BD and PD understanding the shared FPU

[Zerix01]

I just upgraded from a 1055T to an FX 8320. I run F@H most of the time on this system so that is my basis for benchmarking.

I was wondering how the shared FPU handles work between the two integer threads. If I understand correctly the FPU can handle 4 64bit, 2 128bit, or 1 256bit operation per clock. Now if only one thread is running on the a particular module, shouldn't it have access to lets say all four 64bit or the two 128bit parts of the FPU?

I have been running F@H with this chip clocked at 4.4Ghz. With eight threads I get 27,100 PPD. With four threads I get about 15,000 PPD. That is quite a drop in points. So would this just be the way F@H is programmed or am I confused about how the shared FPU works in this architecture?

 

[RGone]

Understanding Bulldozer architecture
through Linpack benchmark
By [email protected]

 

[Zerix01]

Interesting. If I am following certain parts correctly then that means that one "core" has a hard time feeding the FPU unless it is a 256bit instruction. So two threads running on a module actually helps FPU utilization as opposed to competing for it like commonly portrayed online. Also F@H uses single precision SSE instructions, so I think a lot of this design is not being utilized to its fullest.

 

[RGone]

You are likely accurate in some of the FX is not used to the extent it might be. It is hard to get a 'true' picture of what has occurred with FX BD or PD. Most of it tends to be deep if it tells much and then when you get to some understanding, it seems winders just does not use a BD or PD as it could be used and may never be.

 

[RGone]

Like I said it is hard to get to someone who can really test accurately so that their result seems viable all around. Here is another.

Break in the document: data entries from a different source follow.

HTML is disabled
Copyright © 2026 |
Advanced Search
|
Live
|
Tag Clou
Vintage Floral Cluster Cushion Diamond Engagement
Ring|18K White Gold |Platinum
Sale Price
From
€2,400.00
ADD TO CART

A quick look at Bulldozer thread scheduling
Is it really best to share?

 

[]-[itman]

You are correct in that the fpu in each module can be used as a single 256 bit fpu or two 128 bit fpu's. To keep it simple, the reason you don't see as strong performance as you'd expect from 8x128 bit fpu's is because the "front end" of the core that assigns instructions to the particular fpu is shared between both 128 bits fpu's when they are acting as such. Unfortunately, this front end can only assign one instruction per cycle, so if both cores have instructions to do, one core get's its instructions first, then the next core. In a try dual core scenario, both cores could receive their instructions at the same time.

This doesn't mean that you get 1/2 the performance as it isn't all too common for both fpu's to need to be assigned at the same time, but it does happen. AMD estimates that this, and a few other factors, account for a roughly 20% loss by using modules, this is shown in RGone's last link. It's actually a lot more complicated than this (as you can imagine) and there are other factors to consider (cache sharing, branch prediction, etc) but that's a basic explanation.

What this means to the end user is that in almost every case, it is better to assign one thread per module until more threads are needed. If all the cores can be utilized, it should always be better to have all cores active than restrict the os scheduler to one thread per module.